Making a movie about a real-life person is never easy. But it's considerably more difficult when that person was one of the most beloved figures in America.
Such were the problems encountered by the makers of "Lucy & Desi: Before the Laughter," which airs Sunday at 8 p.m. on Ch. 5.Even before her death, Lucille Ball was an American institution, beloved by millions. And making a movie about an icon is bound to ruffle some feathers.
Tackling these nearly impossible roles are Frances Fisher as Lucy and Maurice Benard as Desi. And while Fisher succeeds rather well at her task, Benard fails miserably.
In makeup, Fisher bears a sometimes-startling resemblance to Ball. But what makes her portrayal of Lucy believable is her ability to act, not simply do an imitation.
Benard, on the other hand, is a disaster as Desi. Every moment he's on screen you're left with the uncomfortable feeling that there's some guy up there doing a bad Desi Arnaz imitation, complete with a bad Cuban accent.
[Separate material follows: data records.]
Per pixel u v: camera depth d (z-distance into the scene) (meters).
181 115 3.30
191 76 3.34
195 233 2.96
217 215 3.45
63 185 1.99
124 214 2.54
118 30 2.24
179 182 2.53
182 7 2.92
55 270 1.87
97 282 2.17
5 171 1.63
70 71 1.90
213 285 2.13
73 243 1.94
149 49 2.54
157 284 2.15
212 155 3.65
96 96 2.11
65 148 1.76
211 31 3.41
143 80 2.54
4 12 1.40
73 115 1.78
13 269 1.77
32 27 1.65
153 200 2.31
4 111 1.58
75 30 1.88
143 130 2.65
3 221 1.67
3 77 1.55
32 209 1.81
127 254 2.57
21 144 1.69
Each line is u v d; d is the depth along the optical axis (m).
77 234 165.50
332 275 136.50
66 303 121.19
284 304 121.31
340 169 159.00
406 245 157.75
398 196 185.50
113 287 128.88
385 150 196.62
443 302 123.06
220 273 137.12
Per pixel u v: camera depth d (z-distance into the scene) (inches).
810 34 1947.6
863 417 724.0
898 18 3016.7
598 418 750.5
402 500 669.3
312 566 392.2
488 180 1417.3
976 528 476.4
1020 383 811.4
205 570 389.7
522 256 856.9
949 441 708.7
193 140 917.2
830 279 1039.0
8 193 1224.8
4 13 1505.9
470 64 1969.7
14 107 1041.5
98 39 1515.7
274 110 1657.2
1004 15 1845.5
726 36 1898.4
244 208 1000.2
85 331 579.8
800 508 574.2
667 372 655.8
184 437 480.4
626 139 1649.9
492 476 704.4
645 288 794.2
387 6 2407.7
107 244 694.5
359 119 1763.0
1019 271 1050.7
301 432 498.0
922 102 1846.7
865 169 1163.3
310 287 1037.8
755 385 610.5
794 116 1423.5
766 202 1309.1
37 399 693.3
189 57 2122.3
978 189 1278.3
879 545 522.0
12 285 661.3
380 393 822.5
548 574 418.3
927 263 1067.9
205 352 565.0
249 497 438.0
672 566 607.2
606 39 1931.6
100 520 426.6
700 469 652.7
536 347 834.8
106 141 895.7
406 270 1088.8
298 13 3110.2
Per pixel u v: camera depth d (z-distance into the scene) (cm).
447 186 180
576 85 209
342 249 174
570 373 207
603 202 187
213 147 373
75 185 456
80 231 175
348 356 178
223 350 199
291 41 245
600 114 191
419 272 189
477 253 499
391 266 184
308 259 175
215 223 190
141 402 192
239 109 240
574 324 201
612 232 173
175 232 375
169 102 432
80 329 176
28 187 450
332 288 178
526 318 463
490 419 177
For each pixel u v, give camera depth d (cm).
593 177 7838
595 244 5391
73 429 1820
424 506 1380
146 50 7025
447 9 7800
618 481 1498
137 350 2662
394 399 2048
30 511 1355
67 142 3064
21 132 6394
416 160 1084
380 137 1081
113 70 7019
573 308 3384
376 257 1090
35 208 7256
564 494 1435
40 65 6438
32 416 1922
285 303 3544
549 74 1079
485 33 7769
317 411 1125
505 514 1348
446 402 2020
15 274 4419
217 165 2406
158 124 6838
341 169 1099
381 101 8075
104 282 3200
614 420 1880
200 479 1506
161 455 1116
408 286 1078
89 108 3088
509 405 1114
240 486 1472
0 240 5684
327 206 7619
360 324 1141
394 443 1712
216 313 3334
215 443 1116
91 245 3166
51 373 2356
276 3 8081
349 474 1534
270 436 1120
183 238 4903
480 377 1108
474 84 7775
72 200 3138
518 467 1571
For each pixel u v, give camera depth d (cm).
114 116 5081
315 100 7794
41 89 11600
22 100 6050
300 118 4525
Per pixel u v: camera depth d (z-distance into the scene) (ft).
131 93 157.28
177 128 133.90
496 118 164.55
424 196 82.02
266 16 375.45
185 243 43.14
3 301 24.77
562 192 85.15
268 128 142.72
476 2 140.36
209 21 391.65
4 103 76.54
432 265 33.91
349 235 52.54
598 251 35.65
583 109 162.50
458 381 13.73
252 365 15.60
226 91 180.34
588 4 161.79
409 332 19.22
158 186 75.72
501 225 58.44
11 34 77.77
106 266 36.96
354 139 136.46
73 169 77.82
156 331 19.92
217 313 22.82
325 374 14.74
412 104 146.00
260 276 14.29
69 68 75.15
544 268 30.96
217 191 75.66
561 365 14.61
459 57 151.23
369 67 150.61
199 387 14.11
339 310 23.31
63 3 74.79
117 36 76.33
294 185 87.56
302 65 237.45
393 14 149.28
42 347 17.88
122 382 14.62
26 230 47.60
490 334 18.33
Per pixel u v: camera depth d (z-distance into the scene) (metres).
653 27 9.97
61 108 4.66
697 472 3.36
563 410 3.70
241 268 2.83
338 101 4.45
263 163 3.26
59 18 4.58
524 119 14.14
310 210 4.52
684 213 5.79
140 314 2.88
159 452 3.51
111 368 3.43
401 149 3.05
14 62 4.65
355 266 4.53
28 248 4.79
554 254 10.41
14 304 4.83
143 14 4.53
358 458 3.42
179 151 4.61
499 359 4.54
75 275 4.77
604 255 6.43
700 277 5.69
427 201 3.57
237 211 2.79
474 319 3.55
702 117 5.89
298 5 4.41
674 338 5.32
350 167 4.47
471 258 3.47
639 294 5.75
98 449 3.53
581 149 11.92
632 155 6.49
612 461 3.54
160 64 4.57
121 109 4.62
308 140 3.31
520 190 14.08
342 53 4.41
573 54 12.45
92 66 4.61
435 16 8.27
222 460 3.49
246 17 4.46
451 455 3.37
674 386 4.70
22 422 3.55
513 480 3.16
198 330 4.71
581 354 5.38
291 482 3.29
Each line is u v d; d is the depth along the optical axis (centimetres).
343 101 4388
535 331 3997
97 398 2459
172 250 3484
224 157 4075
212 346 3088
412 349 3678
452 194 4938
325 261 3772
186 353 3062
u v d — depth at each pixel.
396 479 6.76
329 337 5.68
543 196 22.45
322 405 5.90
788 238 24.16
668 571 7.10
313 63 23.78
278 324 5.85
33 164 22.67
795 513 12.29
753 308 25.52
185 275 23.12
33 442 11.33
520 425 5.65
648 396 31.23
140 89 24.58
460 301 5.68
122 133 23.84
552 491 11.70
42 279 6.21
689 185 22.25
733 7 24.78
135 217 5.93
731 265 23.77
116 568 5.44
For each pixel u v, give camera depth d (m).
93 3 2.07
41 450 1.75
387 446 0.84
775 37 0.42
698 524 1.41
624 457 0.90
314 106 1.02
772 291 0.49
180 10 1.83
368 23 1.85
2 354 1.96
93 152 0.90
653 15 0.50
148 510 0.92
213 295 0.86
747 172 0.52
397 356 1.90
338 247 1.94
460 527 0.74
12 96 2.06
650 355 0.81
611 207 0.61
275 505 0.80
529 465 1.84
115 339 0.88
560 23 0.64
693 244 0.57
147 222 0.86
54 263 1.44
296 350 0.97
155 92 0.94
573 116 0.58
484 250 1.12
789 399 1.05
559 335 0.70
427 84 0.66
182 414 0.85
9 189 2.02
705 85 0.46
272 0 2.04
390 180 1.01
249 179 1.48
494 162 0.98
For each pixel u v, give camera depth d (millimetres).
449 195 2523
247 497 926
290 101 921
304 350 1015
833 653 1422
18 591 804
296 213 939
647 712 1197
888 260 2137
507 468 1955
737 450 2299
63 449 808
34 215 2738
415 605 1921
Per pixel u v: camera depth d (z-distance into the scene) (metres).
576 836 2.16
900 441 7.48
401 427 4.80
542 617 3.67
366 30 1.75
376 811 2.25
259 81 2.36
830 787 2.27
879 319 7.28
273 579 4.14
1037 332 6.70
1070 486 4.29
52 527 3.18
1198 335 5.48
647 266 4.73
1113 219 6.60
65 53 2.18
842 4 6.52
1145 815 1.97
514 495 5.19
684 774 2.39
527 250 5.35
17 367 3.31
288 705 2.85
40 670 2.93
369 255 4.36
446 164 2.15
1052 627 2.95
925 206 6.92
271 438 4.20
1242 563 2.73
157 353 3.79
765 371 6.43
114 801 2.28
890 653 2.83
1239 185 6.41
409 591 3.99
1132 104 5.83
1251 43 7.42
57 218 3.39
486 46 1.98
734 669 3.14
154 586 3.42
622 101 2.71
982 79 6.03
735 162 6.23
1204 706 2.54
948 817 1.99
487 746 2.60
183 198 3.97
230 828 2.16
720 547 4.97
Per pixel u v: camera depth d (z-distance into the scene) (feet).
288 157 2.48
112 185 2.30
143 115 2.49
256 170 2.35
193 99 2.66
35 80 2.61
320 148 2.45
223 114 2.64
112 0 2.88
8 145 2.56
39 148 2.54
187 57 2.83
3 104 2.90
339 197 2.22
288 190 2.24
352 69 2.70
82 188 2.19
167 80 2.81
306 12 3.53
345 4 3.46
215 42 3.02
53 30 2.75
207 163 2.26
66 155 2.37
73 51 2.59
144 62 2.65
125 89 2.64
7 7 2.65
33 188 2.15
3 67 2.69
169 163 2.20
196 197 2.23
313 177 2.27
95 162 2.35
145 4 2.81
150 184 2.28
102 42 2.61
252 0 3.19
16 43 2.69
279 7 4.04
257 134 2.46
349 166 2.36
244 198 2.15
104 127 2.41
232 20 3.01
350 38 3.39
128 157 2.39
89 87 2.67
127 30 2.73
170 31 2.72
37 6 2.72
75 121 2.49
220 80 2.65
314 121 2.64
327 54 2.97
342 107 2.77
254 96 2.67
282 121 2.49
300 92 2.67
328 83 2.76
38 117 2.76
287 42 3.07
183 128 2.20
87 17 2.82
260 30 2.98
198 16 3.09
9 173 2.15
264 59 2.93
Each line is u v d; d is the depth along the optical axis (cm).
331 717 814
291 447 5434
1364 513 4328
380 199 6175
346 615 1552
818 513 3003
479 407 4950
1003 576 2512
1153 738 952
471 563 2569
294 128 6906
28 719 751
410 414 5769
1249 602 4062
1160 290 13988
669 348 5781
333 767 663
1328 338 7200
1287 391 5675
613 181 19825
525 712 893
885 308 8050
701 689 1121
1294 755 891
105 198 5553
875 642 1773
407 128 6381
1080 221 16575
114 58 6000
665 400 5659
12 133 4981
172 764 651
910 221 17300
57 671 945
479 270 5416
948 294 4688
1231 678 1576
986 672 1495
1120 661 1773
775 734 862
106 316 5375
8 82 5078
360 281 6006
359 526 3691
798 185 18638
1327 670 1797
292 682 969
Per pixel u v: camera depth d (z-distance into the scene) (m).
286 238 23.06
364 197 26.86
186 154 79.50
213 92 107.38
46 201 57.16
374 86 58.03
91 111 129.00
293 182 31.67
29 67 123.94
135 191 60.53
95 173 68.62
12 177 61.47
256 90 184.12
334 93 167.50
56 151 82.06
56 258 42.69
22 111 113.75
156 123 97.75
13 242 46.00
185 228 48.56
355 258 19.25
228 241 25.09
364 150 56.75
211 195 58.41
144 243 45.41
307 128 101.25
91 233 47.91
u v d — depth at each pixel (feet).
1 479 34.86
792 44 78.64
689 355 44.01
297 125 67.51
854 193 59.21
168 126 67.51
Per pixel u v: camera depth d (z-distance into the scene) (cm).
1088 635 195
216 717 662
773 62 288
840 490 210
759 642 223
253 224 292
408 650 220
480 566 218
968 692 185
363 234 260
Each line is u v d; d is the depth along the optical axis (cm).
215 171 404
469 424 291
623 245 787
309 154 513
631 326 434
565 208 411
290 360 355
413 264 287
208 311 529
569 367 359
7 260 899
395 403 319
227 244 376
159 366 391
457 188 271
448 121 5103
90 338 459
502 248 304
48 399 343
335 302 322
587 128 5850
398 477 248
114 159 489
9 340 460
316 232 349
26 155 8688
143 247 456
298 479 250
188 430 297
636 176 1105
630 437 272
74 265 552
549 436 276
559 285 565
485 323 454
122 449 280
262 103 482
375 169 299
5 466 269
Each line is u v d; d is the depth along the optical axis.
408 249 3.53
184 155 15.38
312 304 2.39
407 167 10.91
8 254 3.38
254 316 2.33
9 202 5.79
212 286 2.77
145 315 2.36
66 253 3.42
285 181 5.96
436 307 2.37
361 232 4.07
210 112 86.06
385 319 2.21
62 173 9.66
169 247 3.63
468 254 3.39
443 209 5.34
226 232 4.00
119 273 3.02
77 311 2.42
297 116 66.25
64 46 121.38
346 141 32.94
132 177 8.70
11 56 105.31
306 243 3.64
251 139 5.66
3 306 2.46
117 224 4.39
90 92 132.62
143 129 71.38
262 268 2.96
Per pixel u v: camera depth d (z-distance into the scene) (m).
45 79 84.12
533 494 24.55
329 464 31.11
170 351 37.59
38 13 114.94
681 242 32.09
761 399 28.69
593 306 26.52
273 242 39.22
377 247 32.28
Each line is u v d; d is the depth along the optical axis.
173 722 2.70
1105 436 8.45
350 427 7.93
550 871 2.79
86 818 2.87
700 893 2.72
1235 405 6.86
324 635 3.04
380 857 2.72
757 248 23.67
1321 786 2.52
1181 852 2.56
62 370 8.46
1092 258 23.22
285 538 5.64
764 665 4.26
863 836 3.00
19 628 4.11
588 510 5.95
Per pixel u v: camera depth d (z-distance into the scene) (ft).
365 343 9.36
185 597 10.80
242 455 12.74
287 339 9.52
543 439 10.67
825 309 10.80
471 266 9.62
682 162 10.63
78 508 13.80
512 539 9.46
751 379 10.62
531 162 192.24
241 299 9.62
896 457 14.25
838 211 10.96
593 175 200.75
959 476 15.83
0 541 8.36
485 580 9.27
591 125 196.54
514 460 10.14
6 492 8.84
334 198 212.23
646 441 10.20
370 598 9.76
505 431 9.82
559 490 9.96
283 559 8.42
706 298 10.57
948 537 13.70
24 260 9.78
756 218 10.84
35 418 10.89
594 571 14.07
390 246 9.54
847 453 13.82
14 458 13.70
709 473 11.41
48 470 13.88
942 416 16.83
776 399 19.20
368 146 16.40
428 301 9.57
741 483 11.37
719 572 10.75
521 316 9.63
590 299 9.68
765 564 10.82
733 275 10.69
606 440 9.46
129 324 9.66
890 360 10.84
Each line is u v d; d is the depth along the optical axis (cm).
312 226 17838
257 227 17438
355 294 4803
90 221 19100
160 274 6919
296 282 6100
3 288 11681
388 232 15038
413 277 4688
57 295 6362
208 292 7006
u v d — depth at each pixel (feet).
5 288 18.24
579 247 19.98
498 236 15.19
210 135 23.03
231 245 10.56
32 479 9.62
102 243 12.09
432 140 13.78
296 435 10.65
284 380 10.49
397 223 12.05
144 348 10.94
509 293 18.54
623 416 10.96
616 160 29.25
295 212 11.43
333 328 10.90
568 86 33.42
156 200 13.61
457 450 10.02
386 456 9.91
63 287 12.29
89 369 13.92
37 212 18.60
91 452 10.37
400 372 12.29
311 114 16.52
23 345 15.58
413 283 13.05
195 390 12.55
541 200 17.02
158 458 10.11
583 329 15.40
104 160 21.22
And having Benard lip sync to actual recordings of Arnaz singing simply looks ludicrous.
The biggest problem with this movie is that it's obvious there's only one reason it was produced - to bring in big ratings by trading on the name of Lucille Ball.
"Before the Laughter" is an appropriate title for the movie - there isn't much in the way of humor here.
The movie opens just as the couple are about to embark on the most storied chapter in their careers - the night in 1951 when the first episode of "I Love Lucy" was filmed in Hollywood.
But it's mostly a series of flashbacks beginning 12 years earlier at Lucy and Desi's first meeting - she was a B-movie actress and he was a band leader appearing in his first movie.
From there, the movie degenerates into a repetitive series of depressing incidents - Lucy loves Desi, Desi loves Lucy but just can't help cheating on her, Lucy threatens to leave Desi, Desi wins Lucy back . . . over and over again.
And it throws in a bit about Desi's heavy drinking for good (or bad) measure.
About the only moments of humor here are recreations of Lucy-Desi routines that come off as pale ghosts of the original - more desperate than funny.
It's not exactly "Mommy Dearest," but it's certainly less than Lucy and Desi deserve.
One can't help but feel that CBS - Lucy's home for decades - owes her memory more than this shallow movie.
- ON THE COVER: Frances Fisher and Maurice Benard portray television's most famous couple in "Lucy & Desi: Before the Laughter" on Sunday at 8 p.m. on Ch. 5.